Monday, January 14, 2013

Reeling in the Years: The Up Series

Randall Stephens

It's been seven years. That means it's time for another installment of the perennial favorite UP Series, which has followed the lives of over a dozen English men and women since they were 7. (The latest is running on PBS this month.) Granada Television first aired the program in 1964.  Other updates came in 1970, 1977, 1984, 1991, 1998, 2005, 2012.  The brainchild of Michael Apted, the series has tracked the participants hopes, fears, interests, successes, failures, and more. It ranks as one of the best, most original documentaries of the 20th century.

Fifty years ago Apted hoped to shine light on the deep class divisions in England and to see how that would shape the lives of these individuals as the grew into adulthood.

Here's what Rebecca Mead writes about it at the New Yorker blog (January 9, 2013):

The series began with a political agenda. Taking the Jesuit maxim “Give me a boy until he is seven, and I will give you the man,” it suggested that the prospects of the participants were determined by the class into which they were born. To a certain extent, this turned out to be true, particularly for those participants belonging to the social and educational élite.

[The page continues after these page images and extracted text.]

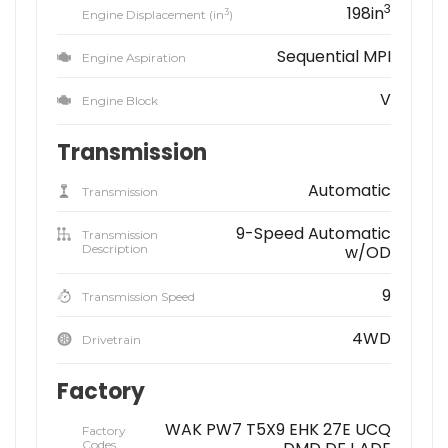
3
198in
3
Engine Displacement (in
)
Sequential MPI
Engine Aspiration
V
Engine Block
Transmission
Automatic
Transmission
9-Speed Automatic
Transmission
Description
w/OD
9
Transmission Speed
4WD
Drivetrain
Factory
WAK PW7 T5X9 EHK 27E UCQ
Factory
Codes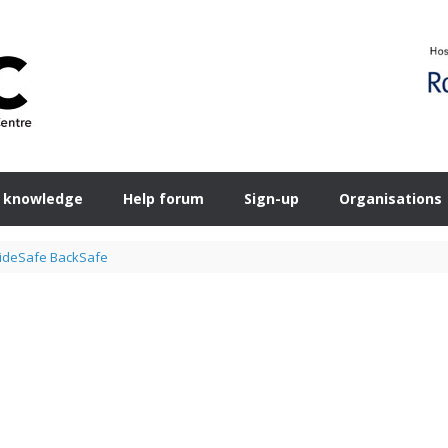
 knowledge
Help forum
Sign-up
Organisations
ideSafe BackSafe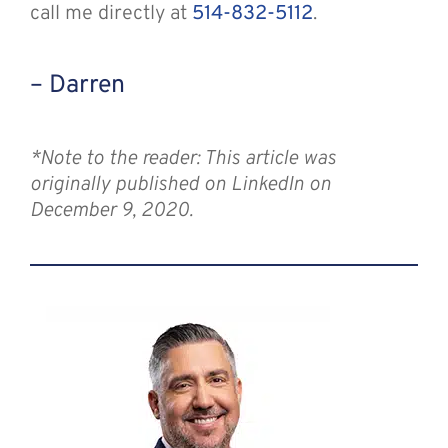
call me directly at
514-832-5112
.
– Darren
*Note to the reader: This article was
originally published on LinkedIn on
December 9, 2020.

John, the prep-school boy, became a barrister, while his classmate Andrew became a solicitor. . . Less predictable were the fates of the working-class and middle-class characters.

And Emma Brockes has this to say at the Guardian blog: 

What couldn't have been predicted was that a programme devised with the modest intention of giving viewers "a glimpse of England in the year 2000" would grow, over the years, into a candidate for the most affecting piece of television ever made. Births, deaths, marriages, divorces; mental illness; thwarted and realised ambitions; infidelity and its accommodation. That nothing extraordinary happened to the participants only made the series more profound, a dizzying and, at times, existentially terrifying examination of what it is to be alive, unfolding in a kind of emotional time-lapse photography.

A snapshot of 20th century social history.

If you haven't seen it, have a look at how it all started roughly half a century ago: 


3 comments:

hcr said...

I've been reading about this. It's an incredibly important resource, but it sort of creeps me out. I like to hear stories more than see them, I guess.

It's also interesting that many of the participants resent the intrusion of the project in their lives, but still participate. Don't quite know what to make of that.

Bland Whitley said...

I'm not sure "resource" is the right word here, unless I'm completely mistaking your meaning. As someone who's watched and gotten a lot out of the whole series, I wouldn't look at it as a classroom or research tool--it's just too personal for that. The Up series is really important, I think, but more as a mediated reflection on the life process, not in a purely documentary sense. Re: the participants, the series has gotten more interesting the more they have actively shaped how they want to be seen and how they've used the project.

hcr said...

Fair enough! I haven't seen it at all, Bland, so I'm sure I slighted it, although inadvertently. I was only thinking of it at the level of it being sort of a real-time diary of change over time. As I implied, I guess-- I meant to say it but I can see I didn't-- the personal side of it kind of creeps me out. Just the whole camera on real lives thing-- nothing specific to this series. There's something so personal about what we do as historians, already, I guess I don't really want to confront real, live, people who are both participating in and suffering through the construction of that history. Maybe I should get over it and actually see what I'm talking about, huh?!